- Passage shown
= = =

Wereham Sign Gary Trouton

Passionate About Plants

November 2009

More gardening folk lore from Paul

"Let the sky rain potatoes"

For some years now I have often wondered why my Grandfather always planted his potatoes on Good Friday and after much research I have found out the following theories and beliefs.

There are many vegetables and herbs to which the Good Friday planting ritual applies; the Christian veneer is deceptive for the crowded influences bearing on this choice of date are entirely pagan in origin. Moon planting (Easter is a moon festival when moon beliefs are to the fore) ordains that root crops are planted in the wane for best results. This usually applies to Good Friday for more often than not the moon is waning, but occasionally a full moon occurs on Good Friday itself so it is necessary to plant on a full moon day or the day preceding the full moon. Riding alongside and providing a further rationale for potato planting on full moon or coming to full is the broader belief that the moon's increase stimulates all plant growth, root or leaf. So from earliest times the moons waxing and waning has controlled the planting and seed sowing of mans food.

Pagan planting beliefs concerning the cosmic mystery of winter and spring were taken under the cloak of Christianity and became heavily veiled with Christian symbolism. The process cannot have been rapid, but gradually the transition took hold and today's Christian imagery dominates Easter potato planting. Seemingly dead tubers are laid in the ground in the confident expectation of their resurrection in imitation of Christ.

It is probable that the day of preparation for Eostre's feast under the old religion (marked by sacrifice) became Good Friday. It is probable that the pagans with due ceremony, had ritually curbed the authority of their God of the underworld (Satan) to permit seed sowing under the White Goddesses protection. In the Christian context Satan was rendered impotent through the ritual of crucifixion, doubtless the old Gods impotence was no less effectively contrived through pagan mechanisms. The White Goddess or Earth Mother, the essential feminine principle (of whom Eostre is one manifestation) can be found in the various primitive people's religion. How easily then the potato would have fitted into Earth Mothers ageless cult of dark earth and rebirth, lately glossed by Christianity! No wonder potatoes were so enthusiastically received when they reached England in the sixteenth century. They were a wholesome easily cultivated staple food, and a vegetable who's planting gave free rein to old emotions, ritual practices and homage to the old Gods. Elizabethan gardeners were much attracted to astrology and receptive to magical ideas, took the new exotic vegetable to their hearts.

= = =

- Data listing
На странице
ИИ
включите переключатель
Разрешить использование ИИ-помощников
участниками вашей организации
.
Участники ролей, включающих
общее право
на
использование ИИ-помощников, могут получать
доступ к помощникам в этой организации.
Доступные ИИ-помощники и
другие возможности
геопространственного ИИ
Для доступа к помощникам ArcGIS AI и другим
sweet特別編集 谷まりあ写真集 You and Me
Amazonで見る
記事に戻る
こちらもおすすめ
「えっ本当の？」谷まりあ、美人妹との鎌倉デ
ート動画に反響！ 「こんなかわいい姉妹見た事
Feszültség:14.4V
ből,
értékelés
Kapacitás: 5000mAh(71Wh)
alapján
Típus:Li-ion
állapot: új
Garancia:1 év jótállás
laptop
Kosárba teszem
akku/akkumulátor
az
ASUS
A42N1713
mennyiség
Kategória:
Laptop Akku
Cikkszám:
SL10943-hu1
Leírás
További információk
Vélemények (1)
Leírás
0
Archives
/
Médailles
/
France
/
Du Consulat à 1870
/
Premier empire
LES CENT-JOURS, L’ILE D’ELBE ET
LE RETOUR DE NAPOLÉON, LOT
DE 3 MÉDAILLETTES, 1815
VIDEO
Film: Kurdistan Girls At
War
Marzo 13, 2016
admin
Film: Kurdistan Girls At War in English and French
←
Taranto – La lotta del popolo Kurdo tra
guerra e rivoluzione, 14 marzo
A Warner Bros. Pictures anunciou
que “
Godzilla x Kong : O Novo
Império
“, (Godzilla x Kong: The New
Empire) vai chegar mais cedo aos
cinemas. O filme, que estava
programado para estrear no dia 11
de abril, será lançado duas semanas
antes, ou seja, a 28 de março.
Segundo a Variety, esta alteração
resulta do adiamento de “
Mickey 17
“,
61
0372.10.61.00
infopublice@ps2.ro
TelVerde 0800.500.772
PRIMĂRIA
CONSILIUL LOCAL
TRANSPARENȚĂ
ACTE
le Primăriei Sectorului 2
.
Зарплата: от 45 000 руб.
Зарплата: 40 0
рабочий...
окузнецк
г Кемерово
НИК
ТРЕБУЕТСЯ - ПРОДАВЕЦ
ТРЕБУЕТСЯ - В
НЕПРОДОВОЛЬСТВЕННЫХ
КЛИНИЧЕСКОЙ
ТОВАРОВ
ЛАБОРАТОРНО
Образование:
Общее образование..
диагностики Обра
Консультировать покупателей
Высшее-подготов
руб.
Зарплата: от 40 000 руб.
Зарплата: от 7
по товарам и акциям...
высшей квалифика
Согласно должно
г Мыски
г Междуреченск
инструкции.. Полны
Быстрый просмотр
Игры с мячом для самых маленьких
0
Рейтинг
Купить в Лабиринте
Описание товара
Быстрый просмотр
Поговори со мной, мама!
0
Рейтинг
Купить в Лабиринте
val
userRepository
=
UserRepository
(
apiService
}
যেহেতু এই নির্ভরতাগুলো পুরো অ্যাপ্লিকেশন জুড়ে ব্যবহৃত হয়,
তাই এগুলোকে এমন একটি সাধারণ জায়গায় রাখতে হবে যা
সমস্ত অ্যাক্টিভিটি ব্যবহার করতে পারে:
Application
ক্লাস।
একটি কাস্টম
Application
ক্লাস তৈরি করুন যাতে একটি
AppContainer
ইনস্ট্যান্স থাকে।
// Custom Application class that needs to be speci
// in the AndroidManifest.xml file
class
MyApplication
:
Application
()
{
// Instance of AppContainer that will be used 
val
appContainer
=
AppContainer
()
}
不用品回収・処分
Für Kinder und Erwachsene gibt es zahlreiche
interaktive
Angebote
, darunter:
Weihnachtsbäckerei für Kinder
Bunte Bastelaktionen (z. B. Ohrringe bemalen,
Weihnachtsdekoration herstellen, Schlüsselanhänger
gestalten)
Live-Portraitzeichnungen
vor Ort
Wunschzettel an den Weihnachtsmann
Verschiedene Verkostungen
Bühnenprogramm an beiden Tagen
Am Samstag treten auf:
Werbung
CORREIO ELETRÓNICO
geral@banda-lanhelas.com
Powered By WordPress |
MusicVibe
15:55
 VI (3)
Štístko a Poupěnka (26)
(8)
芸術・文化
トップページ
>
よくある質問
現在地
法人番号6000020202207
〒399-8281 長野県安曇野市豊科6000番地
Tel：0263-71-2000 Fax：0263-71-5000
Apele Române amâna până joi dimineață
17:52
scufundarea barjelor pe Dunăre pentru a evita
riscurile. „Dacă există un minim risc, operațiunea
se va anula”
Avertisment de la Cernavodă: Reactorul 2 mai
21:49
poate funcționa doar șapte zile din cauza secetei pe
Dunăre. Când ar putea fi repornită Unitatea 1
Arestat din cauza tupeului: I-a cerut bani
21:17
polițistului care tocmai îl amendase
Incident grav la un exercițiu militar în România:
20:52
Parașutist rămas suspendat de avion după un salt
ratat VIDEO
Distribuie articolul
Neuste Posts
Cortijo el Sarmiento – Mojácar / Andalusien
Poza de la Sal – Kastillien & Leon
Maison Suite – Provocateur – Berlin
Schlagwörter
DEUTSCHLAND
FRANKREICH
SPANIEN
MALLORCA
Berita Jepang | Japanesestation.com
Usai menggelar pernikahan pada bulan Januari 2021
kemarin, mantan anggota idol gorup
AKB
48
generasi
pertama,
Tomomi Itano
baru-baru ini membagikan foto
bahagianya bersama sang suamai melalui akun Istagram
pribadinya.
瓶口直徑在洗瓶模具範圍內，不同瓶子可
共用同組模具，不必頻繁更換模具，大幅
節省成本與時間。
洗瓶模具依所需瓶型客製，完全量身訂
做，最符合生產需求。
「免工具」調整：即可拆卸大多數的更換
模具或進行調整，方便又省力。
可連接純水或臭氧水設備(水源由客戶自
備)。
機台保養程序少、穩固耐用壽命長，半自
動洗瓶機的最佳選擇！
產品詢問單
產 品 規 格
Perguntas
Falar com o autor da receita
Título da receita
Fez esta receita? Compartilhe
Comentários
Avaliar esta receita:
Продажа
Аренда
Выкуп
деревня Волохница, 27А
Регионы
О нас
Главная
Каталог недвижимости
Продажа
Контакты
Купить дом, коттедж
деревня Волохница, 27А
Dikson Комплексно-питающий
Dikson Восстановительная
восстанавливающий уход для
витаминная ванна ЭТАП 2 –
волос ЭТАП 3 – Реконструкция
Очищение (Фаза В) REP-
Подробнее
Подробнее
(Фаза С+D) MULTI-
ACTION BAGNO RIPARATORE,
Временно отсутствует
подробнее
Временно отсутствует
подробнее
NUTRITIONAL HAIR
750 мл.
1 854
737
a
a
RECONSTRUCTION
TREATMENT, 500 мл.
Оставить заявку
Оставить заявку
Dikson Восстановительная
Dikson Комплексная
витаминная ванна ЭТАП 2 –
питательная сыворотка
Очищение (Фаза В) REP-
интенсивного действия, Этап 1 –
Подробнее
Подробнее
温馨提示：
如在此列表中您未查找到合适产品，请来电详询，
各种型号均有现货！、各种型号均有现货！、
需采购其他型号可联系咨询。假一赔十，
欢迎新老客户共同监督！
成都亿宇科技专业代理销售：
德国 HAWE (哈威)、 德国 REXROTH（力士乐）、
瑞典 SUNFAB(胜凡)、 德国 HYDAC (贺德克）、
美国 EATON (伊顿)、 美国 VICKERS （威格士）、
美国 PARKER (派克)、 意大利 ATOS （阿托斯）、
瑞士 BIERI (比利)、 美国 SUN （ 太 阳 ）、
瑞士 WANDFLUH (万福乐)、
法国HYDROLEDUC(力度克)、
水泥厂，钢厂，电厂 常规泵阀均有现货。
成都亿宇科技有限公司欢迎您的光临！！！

= = =

- What to work on
1. Extract the stretch of the entries from their first line through the line containing "Доступные ИИ-помощники и", reproducing each line unchanged.
2. Extend the piece on Good Friday potato planting beyond its last sentence.
The gardening text and the entries were taken from unrelated sources.

- Answers given
1.
На странице
ИИ
включите переключатель
Разрешить использование ИИ-помощников
участниками вашей организации
.
Участники ролей, включающих
общее право
на
использование ИИ-помощников, могут получать
доступ к помощникам в этой организации.
Доступные ИИ-помощники и

2.
Sex and the Potato

Potatoes have a further association of the true pagan character of Easter, the Elizabethans were familiar with the sweet potato imported from Spain and Portugal, with its high aphrodisiac reputation depending on its phallic shape. It was to this potato that Shakespeare referred: "let the sky rain potatoes," said Falstaff. However the newly introduced potato (solanum tuberosum), the familiar potato of today's vegetable garden, was also of a sexual shape. Looking more like testicles than a penis it quickly took over some of the old aphrodisiac lore of its predecessor. As Easter derives from a festival of spring fertility, so the strong links between it and the potato could well (at least in part) be aphrodisiac. Whatever its beginnings Good Friday potato planting, hold firm in the minds (if not in the actions) of modern gardeners.

Old allegiances to Sol the Sun God must surely underlie the remarkable instructions of an 85 year old farm worker in South Norfolk, who said the potato should be sown on Good Friday with the sprouts facing the rising sun. Another old Norfolk belief proclaims that potatoes planted on Good Friday will be ready to eat on Whit-Sunday.

I hope you have found as I have the folklore that surround gardening stimulating, there is still lots more for me to discover. It has made me determined to try many of the old garden folklores in my own vegetable plot.

Happy Gardening

Paul Markwell

Quaymout Nurseries

The Row

Wereham

01366 500691.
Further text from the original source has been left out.